# Source text:
⟨

Even if it is possible to draw a firm line between original and derivative
thoughts, that is not what is meant by writing as discovery—after all, many
more or less new ideas have been articulated poorly, and many old ideas have
been re-interpreted or even merely repeated with new vigor by writers engaged
in discovering them.
The “discovery” a writer makes
is the same discovery a traveler makes setting foot on a distant shore. While
it is almost certainly not the case that her foot is the first foot to do so,
it is still the first time that her foot has done so. It is a new experience, a
changing experience, not necessarily for the land discovered, but certainly for
the traveler discovering. So it is with a writer; I know I have begun to write
well on a topic not when I express something about it unheard-of by others, but
when, through the process of forming words about it, I discover something about
it that I had not known before I began, or when I take my understanding to a
depth it had not achieved before I set pen to paper.
Wittgenstein has said writing is
not the outward expression of an inward thought, but rather is “thinking on
paper” in the same way that talking is “thinking out loud.” Seeing paper as a
medium of thought rather than as a medium only of the representation of thought is a good step toward understanding the
conditions for writing being worthwhile. My thought is worth something when it
achieves some new height or depth, some new image or formulation,
that I had not thought of before, when it expands me. This is
why, I suppose, I have always sensed something either essentially false or
essentially ridiculous about the “pre-writing” schoolchildren are encouraged to
perform; it is not only that such exercises are tentative, but to the extent that
they are accurate prefigurements of the writing
process, they signal the mediocrity of the writing that is about to be done.

⟩

# Dataset:
⟨

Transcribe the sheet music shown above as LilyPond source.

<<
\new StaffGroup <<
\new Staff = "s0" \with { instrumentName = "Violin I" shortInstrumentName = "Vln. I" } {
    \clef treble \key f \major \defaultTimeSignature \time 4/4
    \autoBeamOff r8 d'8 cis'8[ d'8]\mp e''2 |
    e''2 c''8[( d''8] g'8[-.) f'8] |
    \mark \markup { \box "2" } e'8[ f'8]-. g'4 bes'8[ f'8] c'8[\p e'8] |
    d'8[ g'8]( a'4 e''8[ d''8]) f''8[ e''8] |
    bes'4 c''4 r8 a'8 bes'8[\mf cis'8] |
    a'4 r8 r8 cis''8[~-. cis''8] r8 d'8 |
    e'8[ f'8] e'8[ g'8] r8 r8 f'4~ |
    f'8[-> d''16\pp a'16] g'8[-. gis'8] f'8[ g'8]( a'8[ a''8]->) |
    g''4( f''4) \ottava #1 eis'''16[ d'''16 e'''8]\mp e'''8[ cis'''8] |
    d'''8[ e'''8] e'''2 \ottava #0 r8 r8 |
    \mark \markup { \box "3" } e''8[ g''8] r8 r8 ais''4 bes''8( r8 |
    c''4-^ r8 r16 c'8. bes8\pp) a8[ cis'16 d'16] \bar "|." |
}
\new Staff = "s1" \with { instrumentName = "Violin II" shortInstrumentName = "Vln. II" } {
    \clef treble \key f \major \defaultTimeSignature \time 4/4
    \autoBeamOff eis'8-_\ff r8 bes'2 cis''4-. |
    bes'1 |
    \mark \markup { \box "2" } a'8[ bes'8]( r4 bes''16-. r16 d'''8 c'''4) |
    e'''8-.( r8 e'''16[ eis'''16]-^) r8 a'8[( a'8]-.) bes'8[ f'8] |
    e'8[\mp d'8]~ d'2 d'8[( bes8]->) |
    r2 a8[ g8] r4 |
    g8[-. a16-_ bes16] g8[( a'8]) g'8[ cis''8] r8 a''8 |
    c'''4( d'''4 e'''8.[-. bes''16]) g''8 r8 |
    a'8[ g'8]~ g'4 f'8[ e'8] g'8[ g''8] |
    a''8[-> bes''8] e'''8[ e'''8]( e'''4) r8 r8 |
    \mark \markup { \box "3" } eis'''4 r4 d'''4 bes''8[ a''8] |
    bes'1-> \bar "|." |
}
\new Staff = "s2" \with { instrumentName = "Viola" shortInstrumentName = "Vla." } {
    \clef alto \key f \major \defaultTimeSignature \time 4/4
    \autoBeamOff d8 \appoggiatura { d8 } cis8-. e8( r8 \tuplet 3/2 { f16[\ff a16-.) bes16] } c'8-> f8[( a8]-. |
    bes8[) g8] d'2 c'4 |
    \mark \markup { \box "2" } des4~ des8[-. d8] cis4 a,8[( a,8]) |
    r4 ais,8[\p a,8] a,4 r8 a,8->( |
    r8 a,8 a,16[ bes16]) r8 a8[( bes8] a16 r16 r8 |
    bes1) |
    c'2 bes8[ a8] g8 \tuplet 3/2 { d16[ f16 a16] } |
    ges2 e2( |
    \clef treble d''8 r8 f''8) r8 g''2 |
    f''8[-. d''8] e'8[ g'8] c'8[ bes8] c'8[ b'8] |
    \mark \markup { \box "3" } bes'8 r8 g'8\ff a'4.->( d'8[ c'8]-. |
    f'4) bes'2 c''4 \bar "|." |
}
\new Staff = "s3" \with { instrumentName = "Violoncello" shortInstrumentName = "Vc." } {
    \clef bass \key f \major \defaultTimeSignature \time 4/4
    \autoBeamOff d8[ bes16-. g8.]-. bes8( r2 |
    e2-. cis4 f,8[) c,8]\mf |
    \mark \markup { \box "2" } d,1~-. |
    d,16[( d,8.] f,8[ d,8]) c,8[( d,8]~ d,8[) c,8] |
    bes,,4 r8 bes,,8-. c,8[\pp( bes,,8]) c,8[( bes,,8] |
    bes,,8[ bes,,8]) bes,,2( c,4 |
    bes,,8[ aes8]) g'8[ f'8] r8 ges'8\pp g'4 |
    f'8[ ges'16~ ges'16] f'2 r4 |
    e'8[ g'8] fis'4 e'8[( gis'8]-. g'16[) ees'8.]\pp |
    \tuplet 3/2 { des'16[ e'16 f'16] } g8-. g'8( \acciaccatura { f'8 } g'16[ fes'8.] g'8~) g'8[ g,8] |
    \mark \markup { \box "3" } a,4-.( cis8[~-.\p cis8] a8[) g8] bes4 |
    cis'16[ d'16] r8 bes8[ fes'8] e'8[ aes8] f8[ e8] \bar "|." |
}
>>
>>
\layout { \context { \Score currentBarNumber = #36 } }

⟩
⟨

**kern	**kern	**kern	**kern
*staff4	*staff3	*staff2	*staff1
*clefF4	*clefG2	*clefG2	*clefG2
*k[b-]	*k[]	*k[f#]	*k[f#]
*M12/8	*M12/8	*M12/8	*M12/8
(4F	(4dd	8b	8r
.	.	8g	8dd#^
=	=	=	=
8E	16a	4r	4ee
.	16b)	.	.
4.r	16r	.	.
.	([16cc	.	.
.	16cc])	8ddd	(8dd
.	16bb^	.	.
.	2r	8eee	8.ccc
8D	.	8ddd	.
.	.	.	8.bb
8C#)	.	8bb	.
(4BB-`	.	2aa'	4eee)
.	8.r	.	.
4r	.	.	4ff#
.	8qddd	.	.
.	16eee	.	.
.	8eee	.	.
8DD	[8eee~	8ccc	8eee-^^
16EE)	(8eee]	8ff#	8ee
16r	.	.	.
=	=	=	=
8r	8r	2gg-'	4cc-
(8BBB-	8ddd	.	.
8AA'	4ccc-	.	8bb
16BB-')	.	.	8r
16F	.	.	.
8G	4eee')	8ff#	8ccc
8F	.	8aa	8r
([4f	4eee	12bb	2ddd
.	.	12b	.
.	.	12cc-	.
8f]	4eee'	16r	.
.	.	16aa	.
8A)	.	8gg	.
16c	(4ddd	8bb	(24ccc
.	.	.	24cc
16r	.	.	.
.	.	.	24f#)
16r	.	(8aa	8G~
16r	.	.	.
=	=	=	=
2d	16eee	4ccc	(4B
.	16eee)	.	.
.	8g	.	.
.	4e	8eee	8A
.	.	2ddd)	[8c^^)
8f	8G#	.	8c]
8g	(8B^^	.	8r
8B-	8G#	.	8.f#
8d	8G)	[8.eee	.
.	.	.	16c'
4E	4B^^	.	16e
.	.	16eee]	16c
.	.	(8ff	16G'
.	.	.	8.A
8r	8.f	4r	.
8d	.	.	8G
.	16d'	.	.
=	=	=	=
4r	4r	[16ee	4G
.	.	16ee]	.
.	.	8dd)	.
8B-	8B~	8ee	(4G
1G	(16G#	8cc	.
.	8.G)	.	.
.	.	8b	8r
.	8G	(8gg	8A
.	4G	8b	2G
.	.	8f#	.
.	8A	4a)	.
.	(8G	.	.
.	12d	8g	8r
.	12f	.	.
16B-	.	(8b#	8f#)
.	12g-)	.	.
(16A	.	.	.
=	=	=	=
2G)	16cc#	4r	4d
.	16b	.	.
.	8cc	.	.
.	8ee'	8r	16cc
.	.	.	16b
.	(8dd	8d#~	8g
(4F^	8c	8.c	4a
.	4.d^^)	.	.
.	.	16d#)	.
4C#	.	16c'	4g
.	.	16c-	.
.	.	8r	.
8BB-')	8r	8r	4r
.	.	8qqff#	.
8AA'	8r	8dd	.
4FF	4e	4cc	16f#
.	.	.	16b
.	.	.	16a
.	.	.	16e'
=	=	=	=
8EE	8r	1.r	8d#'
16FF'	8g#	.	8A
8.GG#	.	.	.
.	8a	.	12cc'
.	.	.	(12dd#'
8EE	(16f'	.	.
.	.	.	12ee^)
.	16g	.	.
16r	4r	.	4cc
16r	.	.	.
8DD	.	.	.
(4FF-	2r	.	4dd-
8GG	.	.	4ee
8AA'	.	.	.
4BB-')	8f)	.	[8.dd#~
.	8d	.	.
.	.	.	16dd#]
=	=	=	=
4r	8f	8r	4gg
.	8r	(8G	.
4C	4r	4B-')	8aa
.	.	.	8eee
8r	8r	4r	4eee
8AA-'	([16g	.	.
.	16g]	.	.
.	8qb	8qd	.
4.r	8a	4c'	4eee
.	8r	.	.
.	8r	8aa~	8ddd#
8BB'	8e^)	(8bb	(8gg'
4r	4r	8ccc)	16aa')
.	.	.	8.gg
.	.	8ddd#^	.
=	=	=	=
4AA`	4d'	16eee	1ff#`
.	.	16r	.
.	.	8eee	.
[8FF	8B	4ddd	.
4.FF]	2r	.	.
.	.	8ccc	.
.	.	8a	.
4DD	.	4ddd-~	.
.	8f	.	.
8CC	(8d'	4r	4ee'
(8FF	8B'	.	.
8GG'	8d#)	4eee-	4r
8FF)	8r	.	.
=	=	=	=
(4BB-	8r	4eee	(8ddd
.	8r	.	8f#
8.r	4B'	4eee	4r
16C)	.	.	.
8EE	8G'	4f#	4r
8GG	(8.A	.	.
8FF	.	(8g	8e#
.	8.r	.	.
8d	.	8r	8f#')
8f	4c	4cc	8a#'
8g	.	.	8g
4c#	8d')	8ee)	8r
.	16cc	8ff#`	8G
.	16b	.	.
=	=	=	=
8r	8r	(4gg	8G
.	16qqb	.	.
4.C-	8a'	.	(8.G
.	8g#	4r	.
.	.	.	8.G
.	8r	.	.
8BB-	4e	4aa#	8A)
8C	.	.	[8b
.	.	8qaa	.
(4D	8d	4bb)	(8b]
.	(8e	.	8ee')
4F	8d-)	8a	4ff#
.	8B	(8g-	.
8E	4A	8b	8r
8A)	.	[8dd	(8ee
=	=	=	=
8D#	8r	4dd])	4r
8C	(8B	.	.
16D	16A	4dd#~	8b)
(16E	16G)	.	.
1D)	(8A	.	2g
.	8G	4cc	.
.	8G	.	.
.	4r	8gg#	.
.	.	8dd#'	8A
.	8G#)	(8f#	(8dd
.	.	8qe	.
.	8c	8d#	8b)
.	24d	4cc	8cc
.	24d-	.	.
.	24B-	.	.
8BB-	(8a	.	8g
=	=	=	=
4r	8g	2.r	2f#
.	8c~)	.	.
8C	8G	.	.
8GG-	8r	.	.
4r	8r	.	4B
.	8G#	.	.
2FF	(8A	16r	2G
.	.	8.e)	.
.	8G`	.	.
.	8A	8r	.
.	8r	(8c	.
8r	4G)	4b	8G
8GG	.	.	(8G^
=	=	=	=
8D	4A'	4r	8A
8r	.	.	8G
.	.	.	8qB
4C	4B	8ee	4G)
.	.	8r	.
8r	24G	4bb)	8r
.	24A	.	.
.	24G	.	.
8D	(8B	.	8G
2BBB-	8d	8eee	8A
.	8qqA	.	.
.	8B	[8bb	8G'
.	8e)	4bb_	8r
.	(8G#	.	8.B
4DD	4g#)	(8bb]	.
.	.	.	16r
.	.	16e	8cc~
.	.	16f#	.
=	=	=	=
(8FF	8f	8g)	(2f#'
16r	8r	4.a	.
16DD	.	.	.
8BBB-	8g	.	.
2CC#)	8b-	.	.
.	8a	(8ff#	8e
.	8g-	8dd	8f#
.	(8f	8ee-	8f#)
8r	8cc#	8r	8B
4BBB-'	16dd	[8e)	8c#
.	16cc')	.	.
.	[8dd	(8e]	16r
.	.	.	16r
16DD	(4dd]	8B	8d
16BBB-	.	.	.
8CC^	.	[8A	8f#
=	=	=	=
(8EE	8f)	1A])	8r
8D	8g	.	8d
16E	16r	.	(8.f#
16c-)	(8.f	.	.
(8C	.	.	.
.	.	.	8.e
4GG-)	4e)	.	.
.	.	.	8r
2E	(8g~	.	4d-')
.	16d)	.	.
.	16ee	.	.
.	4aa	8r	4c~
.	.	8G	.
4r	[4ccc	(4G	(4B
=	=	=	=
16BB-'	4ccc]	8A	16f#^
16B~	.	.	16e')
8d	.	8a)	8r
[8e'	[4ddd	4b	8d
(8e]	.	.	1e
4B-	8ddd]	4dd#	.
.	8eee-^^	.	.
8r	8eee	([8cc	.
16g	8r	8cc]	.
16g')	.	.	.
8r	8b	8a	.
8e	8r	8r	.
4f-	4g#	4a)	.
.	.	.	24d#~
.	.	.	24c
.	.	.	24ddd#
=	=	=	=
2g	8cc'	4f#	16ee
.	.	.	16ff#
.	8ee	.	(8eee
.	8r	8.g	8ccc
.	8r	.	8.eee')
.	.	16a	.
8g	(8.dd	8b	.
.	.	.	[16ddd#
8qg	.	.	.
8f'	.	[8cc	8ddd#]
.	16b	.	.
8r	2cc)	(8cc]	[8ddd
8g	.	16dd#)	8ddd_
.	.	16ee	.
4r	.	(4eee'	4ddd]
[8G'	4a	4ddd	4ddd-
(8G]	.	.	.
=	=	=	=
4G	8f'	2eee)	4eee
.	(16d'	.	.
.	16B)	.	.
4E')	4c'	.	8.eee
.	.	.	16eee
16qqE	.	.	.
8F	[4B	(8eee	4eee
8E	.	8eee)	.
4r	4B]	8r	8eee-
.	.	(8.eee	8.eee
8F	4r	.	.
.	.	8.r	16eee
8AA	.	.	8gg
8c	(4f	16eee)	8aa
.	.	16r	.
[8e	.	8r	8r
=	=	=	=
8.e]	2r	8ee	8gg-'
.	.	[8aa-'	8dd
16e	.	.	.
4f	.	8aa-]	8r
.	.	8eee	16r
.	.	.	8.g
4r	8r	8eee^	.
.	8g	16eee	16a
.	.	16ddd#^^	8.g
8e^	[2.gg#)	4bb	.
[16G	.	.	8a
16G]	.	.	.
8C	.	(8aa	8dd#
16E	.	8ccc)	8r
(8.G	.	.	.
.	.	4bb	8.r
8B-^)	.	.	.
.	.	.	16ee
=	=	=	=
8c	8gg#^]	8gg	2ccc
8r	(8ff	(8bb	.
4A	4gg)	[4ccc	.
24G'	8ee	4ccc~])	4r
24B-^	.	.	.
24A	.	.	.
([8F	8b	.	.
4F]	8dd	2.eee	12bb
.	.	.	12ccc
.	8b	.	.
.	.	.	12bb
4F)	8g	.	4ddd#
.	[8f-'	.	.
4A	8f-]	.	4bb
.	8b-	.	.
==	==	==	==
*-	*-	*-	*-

⟩

# Problem set:
1 - Using the passage on writing as discovery above, decide whether each statement agrees with it. Answer yes or no and quote the deciding words.
(a) The author knows the writing on a topic has begun to go well upon expressing something about it that others have never heard.
(b) Wittgenstein is cited as likening writing on paper to talking out loud, with both being forms of thinking.
(c) The traveler's foot is described as the first foot ever to touch the distant shore.
2 - Translate this sentence from the passage on writing as discovery into Spanish: "It is a new experience, a changing experience, not necessarily for the land discovered, but certainly for the traveler discovering."
3 - List every word or phrase that the passage on writing as discovery places inside quotation marks.

# Task-by-task answers:
1 -
(a) No: "not when I express something about it unheard-of by others"
(b) Yes: "“thinking on paper” in the same way that talking is “thinking out loud.”"
(c) No: "it is almost certainly not the case that her foot is the first foot to do so"

2 - Es una experiencia nueva, una experiencia transformadora, no necesariamente para la tierra descubierta, pero sin duda para la viajera que descubre.

3 -
discovery
thinking on paper
thinking out loud
pre-writing